2 de outubro de 2015

Afastando o nevoeiro




O presente artigo tem como objectivo demonstrar, do ponto de vista jurídico-constitucional, esta afirmação:
A Coligação PSD e CDS não será chamada a formar Governo (minoritário), ainda que porventura ganhasse as eleições legislativas por maioria relativa.
A Coligação “Portugal à frente” só teria condições para repetir a formação de Governo nos mesmos moldes do anterior, se ganhasse com maioria absoluta.
Frequentemente, diz-se: “Quem ganhar as eleições, será Primeiro-Ministro”.
Será assim?
A frase é incorrecta — é um erro pensar assim.
Desde logo, o Governo não é “eleito”, mas sim nomeado pelo Presidente da República (PR). As eleições servem para eleger Deputados à Assembleia da República (AR).
Não existem “candidatos a Primeiro-Ministro”, do ponto de vista jurídico-constitucional.
Desde logo, não há um círculo eleitoral nacional criado por lei. Os Deputados são eleitos por círculos eleitorais. Cada eleitor vota num círculo eleitoral em que se encontra recenseado.
As eleições legislativas servem o objectivo de eleger Deputados.

As fases de formação do Governo

1. A primeira fase é a da “nomeação” (e não “eleição”) do Primeiro-Ministro (artigo 187.º, n.º 1), por parte do PR.
Para tal, o PR tem: i) de ouvir “os partidos representados na” AR; ii) e de ter “em conta os resultados eleitorais” (artigo 187.º, n.º 1, da Constituição).
Isto indica que, salvo casos excepcionais, o Governo é uma emanação da AR.
Porém, diferentemente do que se possa pensar, o PR não se encontra juridicamente obrigado a nomear para Primeiro-Ministro o chefe do partido ou da lista mais votada.
Com efeito, o aludido artigo 187.º, n.º 1, não inculca que haja um dever de nomeação do Chefe do Partido mais votado.
Aliás, no caso de haver uma maioria parlamentar pouco sedimentada (quando não haja maioria absoluta de partido ou de lista), ou seja, uma dispersão de votos, a margem de escolha do PR torna-se exponencialmente lata.
O poder de nomeação do Primeiro-Ministro não está necessariamente transformado num acto de homologação dos resultados eleitorais: depende desses resultados, expressão, por seu turno, da conjuntura política.
1.1. Os restantes membros do Governo são propostos pelo PM e nomeados pelo PR.
Após este passo, ocorre a tomada de posse dos membros do Governo (art.º 186.º, números 1 e 2, da Constituição).
O Governo inicia funções; e os anteriores titulares são exonerados do cargo.
1.2. No entanto, o Governo nascente tem um estatuto debilitado: trata-se de um “Governo de gestão” (v. art. 186.º, n.º 5, da Constituição: “Antes da apreciação do seu programa pela Assembleia da República, (…) o Governo limitar-se-á à prática dos actos estritamente necessários para assegurar a gestão dos negócios públicos”).
O “passaporte” para que o Governo aceda à plenitude de funções é dado através da AR.

________

▶ A fazer:
a – As afirmações abaixo estão de acordo com o texto sobre a formação do Governo? Responda sim ou não a cada uma e cite as palavras do texto que o decidem.
(i) O Presidente da República está juridicamente obrigado a nomear Primeiro-Ministro o chefe do partido mais votado.
(ii) Os restantes membros do Governo são propostos pelo Primeiro-Ministro e nomeados pelo Presidente da República.
(iii) Existe um círculo eleitoral nacional criado por lei.
b – Prossiga o texto sobre a formação do Governo a partir da última frase apresentada.
Os registos que se seguem não são necessários.

▶ Dados fornecidos:
________

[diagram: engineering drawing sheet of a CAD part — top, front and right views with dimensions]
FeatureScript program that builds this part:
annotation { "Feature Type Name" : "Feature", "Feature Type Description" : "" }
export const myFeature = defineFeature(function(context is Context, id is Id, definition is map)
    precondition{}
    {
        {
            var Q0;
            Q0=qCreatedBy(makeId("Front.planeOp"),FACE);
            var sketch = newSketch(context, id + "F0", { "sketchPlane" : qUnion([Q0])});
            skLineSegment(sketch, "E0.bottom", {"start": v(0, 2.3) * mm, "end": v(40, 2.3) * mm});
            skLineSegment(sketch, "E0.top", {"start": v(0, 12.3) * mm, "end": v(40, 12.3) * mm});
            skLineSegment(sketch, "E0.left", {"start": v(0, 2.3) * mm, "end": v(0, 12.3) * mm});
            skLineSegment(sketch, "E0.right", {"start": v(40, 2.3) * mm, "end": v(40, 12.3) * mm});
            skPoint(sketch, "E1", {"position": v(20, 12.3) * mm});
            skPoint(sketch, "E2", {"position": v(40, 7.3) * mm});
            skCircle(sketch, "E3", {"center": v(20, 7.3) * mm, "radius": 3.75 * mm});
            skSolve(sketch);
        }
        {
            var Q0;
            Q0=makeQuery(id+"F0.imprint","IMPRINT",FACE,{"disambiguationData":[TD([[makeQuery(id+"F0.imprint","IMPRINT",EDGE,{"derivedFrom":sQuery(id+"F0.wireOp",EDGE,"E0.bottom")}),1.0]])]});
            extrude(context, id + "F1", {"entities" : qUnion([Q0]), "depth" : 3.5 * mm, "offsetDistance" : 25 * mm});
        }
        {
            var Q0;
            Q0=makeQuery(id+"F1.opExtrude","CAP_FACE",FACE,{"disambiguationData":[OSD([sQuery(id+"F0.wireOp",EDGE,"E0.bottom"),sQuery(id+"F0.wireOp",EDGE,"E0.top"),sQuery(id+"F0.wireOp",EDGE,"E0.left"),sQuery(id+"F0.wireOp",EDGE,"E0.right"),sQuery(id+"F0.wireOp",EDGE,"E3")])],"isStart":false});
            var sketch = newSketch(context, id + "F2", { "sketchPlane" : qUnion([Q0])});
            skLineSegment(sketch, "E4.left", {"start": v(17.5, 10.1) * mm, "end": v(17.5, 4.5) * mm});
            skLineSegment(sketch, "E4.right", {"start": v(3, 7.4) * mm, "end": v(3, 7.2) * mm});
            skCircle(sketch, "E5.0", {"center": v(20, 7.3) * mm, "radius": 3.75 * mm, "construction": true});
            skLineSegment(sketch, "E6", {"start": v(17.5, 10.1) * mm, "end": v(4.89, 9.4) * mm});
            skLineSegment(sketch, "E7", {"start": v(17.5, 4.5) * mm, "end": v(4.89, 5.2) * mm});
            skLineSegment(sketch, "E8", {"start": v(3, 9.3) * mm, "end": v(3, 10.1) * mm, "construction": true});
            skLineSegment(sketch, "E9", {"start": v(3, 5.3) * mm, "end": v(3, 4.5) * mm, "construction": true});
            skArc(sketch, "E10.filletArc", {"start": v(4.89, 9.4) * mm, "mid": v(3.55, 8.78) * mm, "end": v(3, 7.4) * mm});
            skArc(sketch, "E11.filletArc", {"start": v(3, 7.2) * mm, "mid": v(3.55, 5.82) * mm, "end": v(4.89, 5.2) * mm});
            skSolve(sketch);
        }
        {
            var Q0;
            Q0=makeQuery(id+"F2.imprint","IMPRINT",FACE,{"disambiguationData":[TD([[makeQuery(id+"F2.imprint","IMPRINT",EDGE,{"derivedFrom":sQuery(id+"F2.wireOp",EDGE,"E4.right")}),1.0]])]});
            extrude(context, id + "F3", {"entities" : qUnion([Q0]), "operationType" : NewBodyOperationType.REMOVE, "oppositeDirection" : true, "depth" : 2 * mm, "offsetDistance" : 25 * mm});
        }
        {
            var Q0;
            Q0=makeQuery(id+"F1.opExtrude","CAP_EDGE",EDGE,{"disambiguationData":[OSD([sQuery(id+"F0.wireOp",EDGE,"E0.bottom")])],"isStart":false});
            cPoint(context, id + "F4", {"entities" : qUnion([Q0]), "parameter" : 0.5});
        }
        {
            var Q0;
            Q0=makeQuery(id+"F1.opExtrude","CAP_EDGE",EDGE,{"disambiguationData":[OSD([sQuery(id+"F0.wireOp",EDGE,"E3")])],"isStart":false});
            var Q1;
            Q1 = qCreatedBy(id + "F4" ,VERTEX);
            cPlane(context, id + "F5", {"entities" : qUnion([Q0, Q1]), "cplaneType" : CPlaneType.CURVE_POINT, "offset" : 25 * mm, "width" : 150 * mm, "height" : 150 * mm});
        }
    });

________

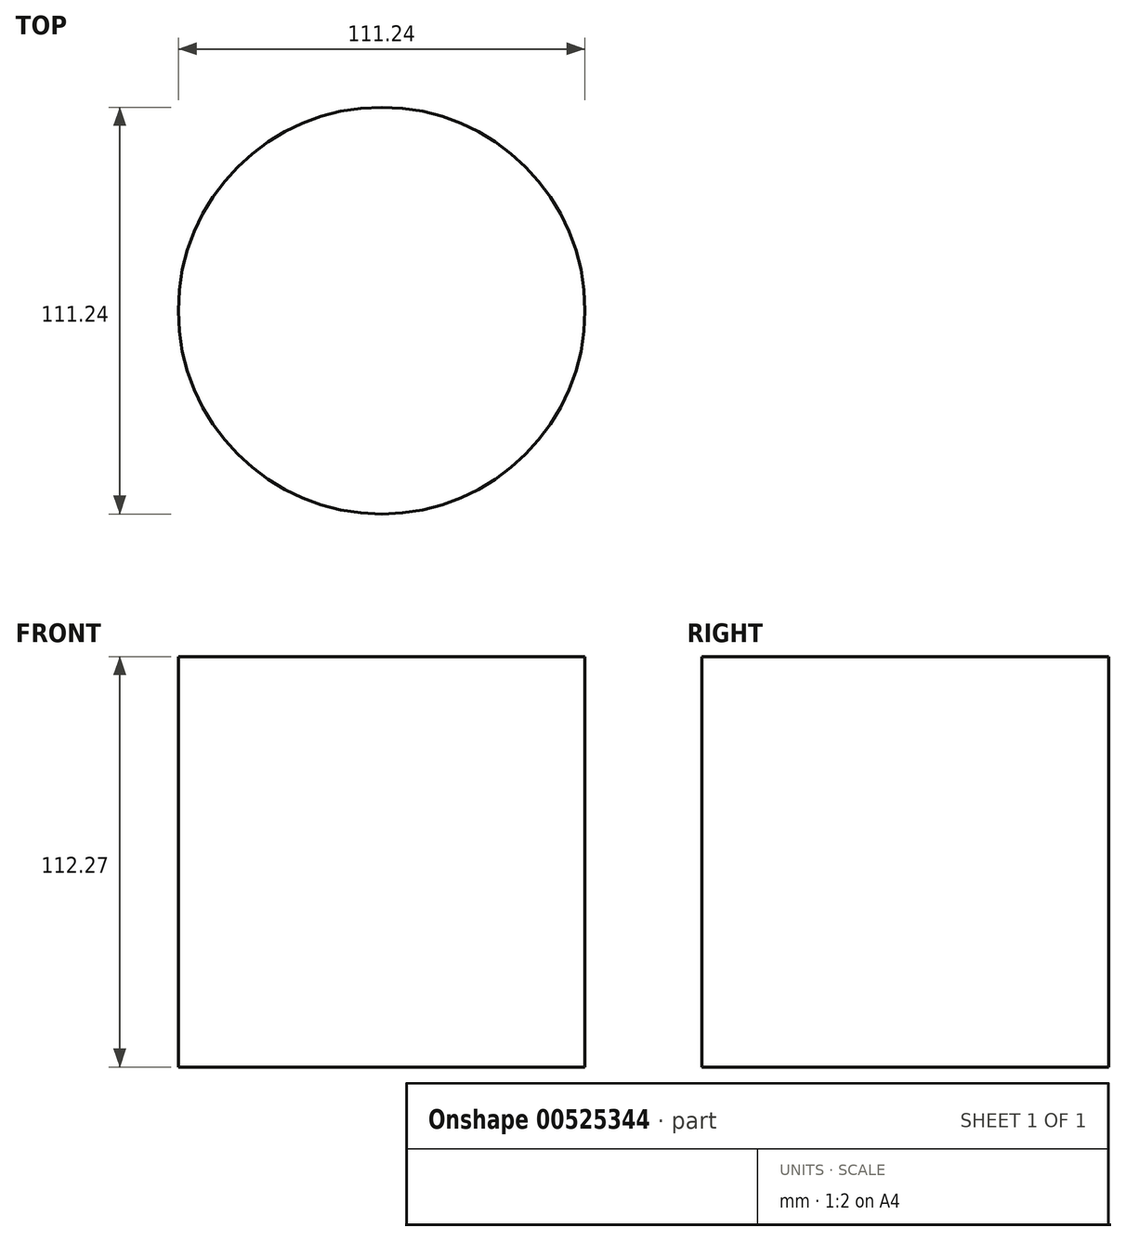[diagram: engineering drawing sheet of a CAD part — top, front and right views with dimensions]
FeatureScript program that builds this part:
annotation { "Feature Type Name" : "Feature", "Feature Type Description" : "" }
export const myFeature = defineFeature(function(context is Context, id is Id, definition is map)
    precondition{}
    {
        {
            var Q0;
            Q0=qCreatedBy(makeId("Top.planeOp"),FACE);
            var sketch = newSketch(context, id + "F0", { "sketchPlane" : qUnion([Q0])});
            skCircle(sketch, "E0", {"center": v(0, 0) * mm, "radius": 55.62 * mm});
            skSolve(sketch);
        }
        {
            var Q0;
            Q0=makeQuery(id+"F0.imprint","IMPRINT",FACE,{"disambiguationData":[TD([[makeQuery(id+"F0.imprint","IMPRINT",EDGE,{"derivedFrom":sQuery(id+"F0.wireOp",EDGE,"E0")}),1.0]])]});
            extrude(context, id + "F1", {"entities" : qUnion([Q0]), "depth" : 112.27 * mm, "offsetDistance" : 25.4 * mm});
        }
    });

________

▶ Resultados esperados:
a –
(i) Não: "o PR não se encontra juridicamente obrigado a nomear para Primeiro-Ministro o chefe do partido ou da lista mais votada"
(ii) Sim: "Os restantes membros do Governo são propostos pelo PM e nomeados pelo PR."
(iii) Não: "não há um círculo eleitoral nacional criado por lei"

b –
3. Existem três cenários que podem ocorrer, aquando da “Apreciação do programa do Governo” (art. 192.º da Constituição).
3.1. Note-se que o programa de Governo terá de ser apreciado pela AR (art. 192.º), mas não votado.
Portanto, a primeira possibilidade é a de haver uma mera apreciação do Programa de Governo.
Conforme foi frisado nos trabalhos preparatórios da Constituição de 1976, “o Governo não precisa de ter o apoio da maioria da Assembleia” (uma confiança “positiva”) - “Exige-se, sim, que não tenha contra ele” essa maioria.
3.2. Num 2.º cenário, poderá ser proposta uma moção de rejeição por parte de um grupo parlamentar (art.º 192.º, n.º 3, 2.ª parte, 180.º, n.º 2, alínea h)), embora careça de maioria qualificada de 116 Deputados como requisito de aprovação (art.º 192.º, n.º 4).
Se essa moção de rejeição for aprovada, o Governo é automaticamente demitido (art.º 195.º, n.º 1, alínea d)).
Portanto, como bem disse o Professor Marcelo Rebelo de Sousa no seu comentário semanal, para que PSD e CDS voltem a formar Governo é necessário que tornem a ganhar as eleições por maioria absoluta dos Deputados (isto é, por 116 ou mais Deputados); o que é um cenário muito pouco provável, na actual conjuntura política.
De outro modo, se PSD-CDS ganharem com maioria relativa, muito provavelmente terão a maioria da AR contra si (excepto o PDR); e, aqui, ou o PR arrisca a nomeação e que o Governo “não passe” na AR; ou o PR opta por outra solução governativa.
Se, como tudo indica, o chefe do Partido a nomear como Primeiro-Ministro for o líder do PS, tal solução pode passar por uma Coligação, à Esquerda (v. g., PCP ou outros Partidos, que garantam a maioria de 116 Deputados); ou porventura à Direita.
Porém, na eventualidade de uma Coligação com o PS à Direita, tal verosimilmente será apenas com os Grupos parlamentares do PSD ou do CDS (ou, eventualmente, do PDR).
Nota – Imagine-se o exemplo contrário, em que PSD e CDS concorriam separados, mas tinham um acordo pré-eleitoral.
Imagine-se agora que o PS ganhava as eleições, com 100 Deputados; seguido do PSD, com 99 e do CDS, com 20.
Com 119 Deputados somados (99+20), PSD ou CDS poderiam apresentar uma moção de rejeição do Programa de Governo. A moção, ao ser aprovada por maioria absoluta dos Deputados em efectividade de funções (= 116), implicaria a demissão imediata do Governo do PS à nascença (artigo 195.º, n.º 1, alínea d), da Constituição).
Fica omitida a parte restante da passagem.